Grit and oyster shell are both necessary in order to maintain egg production. Oyster shell supplies the calcium for the eggs' shells, and the grit does the same job in digestion as our teeth do. When supplies of either oyster shell or grit drop, so drops the rate of production. While we speak of the oyster shell, it is very important to note that when the birds are not receiving enough of the appropriate vitamins, the calcium will not be absorbed into the body. (Another argument for the vitamin supplements.)

The Winter Coop

There are three main factors involved with the insulation of a chicken coop for wintering hens:

1. quality/amount of insulation
2. number of birds per cubic unit of air per bird
3. supplementary heat source(s)

In the "factory" egg barns, the density of chickens per cubic unit of air is very high, because of the vertical "layers of layers", so to speak. If the birds are stacked higher, a farmer can increase the number of birds per unit of air volume. It must be said, as well, that the large commercial farms have gone much too far with the efficient use of space. They, in nearly all climates, do not need significant insulation in their barns, because the birds' body heat, collectively, is sufficient to maintain good temperatures in the barn. In fact, I've heard that most barns still require cooling systems in winter to keep the birds cool.

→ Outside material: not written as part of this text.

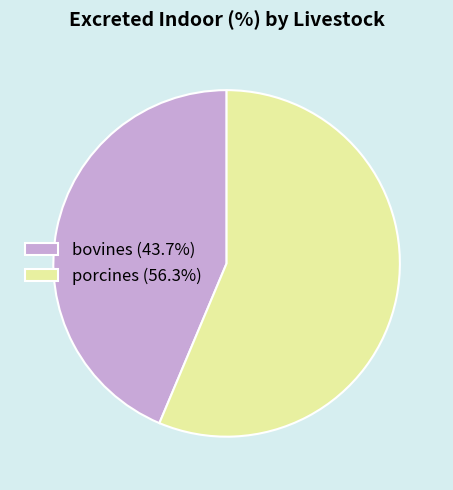

What is the ratio of the value at bovines (43.7%) to the value at porcines (56.3%)?

0.8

Though not going to the same extent, small farmers can make use of the vertical integration approach of stacking chickens in the coop, which in theory would allow for more birds in a smaller coop. Instead of using rows upon rows of cages to enact this policy, small farmers may use what could be called vertical architecture which might include perches, ramps, nests, and any other items, as long as they are somehow suspended above the floor. Call it the Jetsons' coop, where all the chicks live in the air!

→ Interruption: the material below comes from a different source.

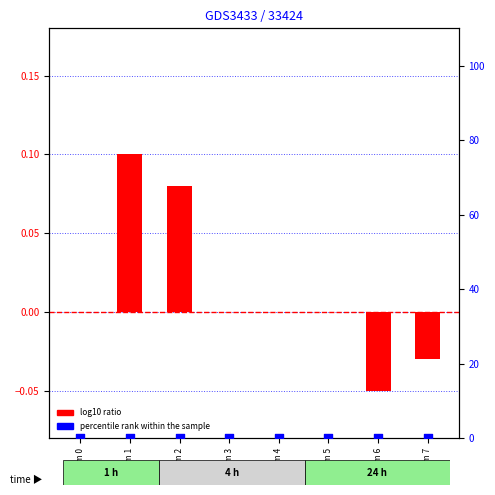

At which category is the sum across all series the highest?

Param 1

Floor Housing Method which leaves a great amount of space wasted. (Brown ovals represent chickens.)

 

Vertical Integration using perches, ramps, shelves, and other structures to maximize the use of the coop, keeping it warmer in winter. The number of birds in this coop is exaggerated to some degree to illustrate the difference between floor housing and vertical integration.

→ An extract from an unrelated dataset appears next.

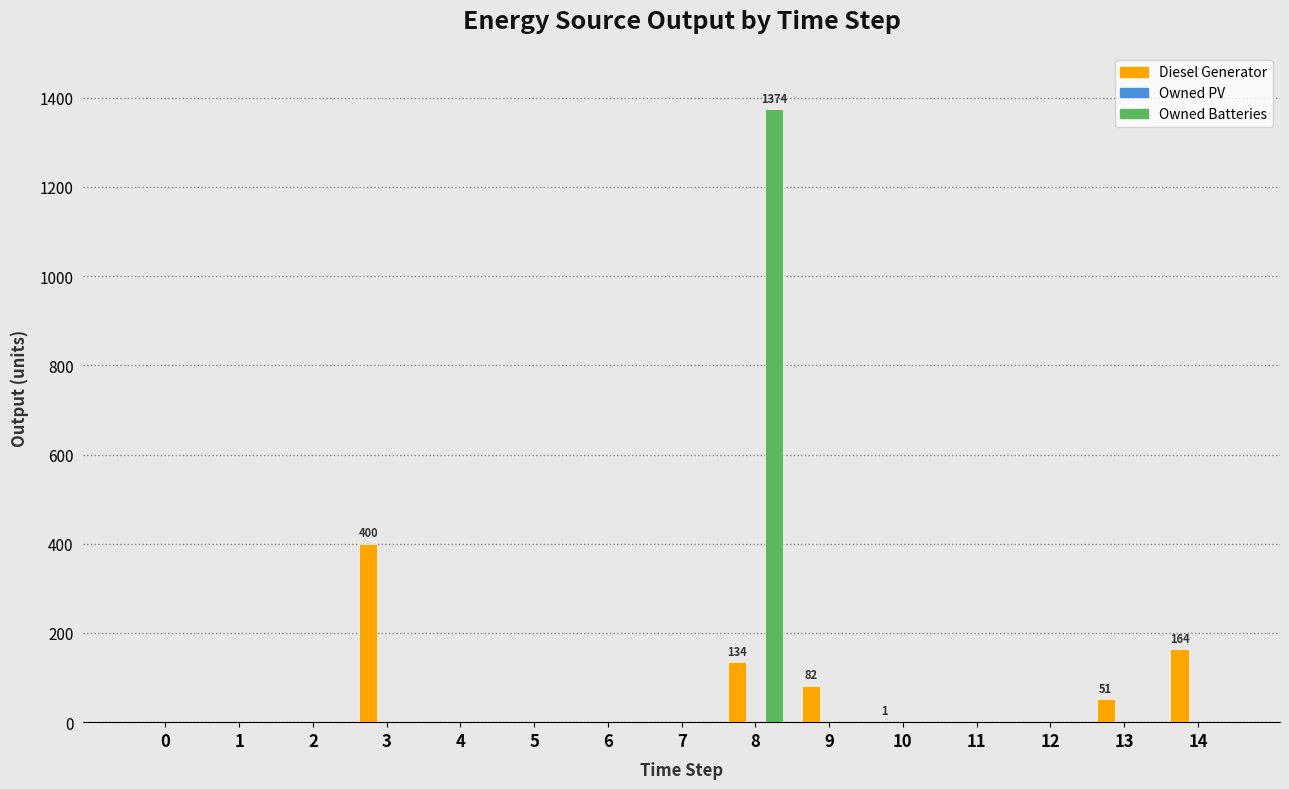

What is the sum of all Diesel Generator values?

832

Another good idea for the hen house which I have not yet tried, is to install a false "expanded-metal" or screen floor that is strong enough for me to walk on, yet has large enough holes to enable the dropping of fecal matter through to the real floor, below. Like the vertical architecture mentioned earlier, this false floor would be raised above the floor by one or two feet. If the birds do not walk on their manure and bedding, it will not become compacted, which would make it very easy to remove in the spring. Imagine: the cleaning of the coop as easy as a broom and an open door.

Nests

I have used roll-away nests (see side-view diagram above) for my layers, because they allow the eggs to be removed from the sight of the fiendish chickens that like to peck or eat the eggs. This is one of the areas in which the hens are very quick learners; if they eat an egg once, they'll likely try again - so don't let them start. Collect the eggs regularly and keep the nests in a darkened area to help prevent this behaviour from starting. Roll-away nests, when used correctly, can help eliminate losses of eggs to cannibalism. Some companies claim that the roll-away nests will pay for themselves within one or two years. Maybe so.

Conclusion

Keeping hens through a cold winter is not for everyone. I can't stand it, up here, for example, where 40 degrees (Fahrenheit and Celsius) below is not an occasion at all. This means that it has been a struggle to keep the birds nice and cozy, resulting in low production through the winter. If you have a nicer climate, though, wintering hens may be a very enjoyable experience.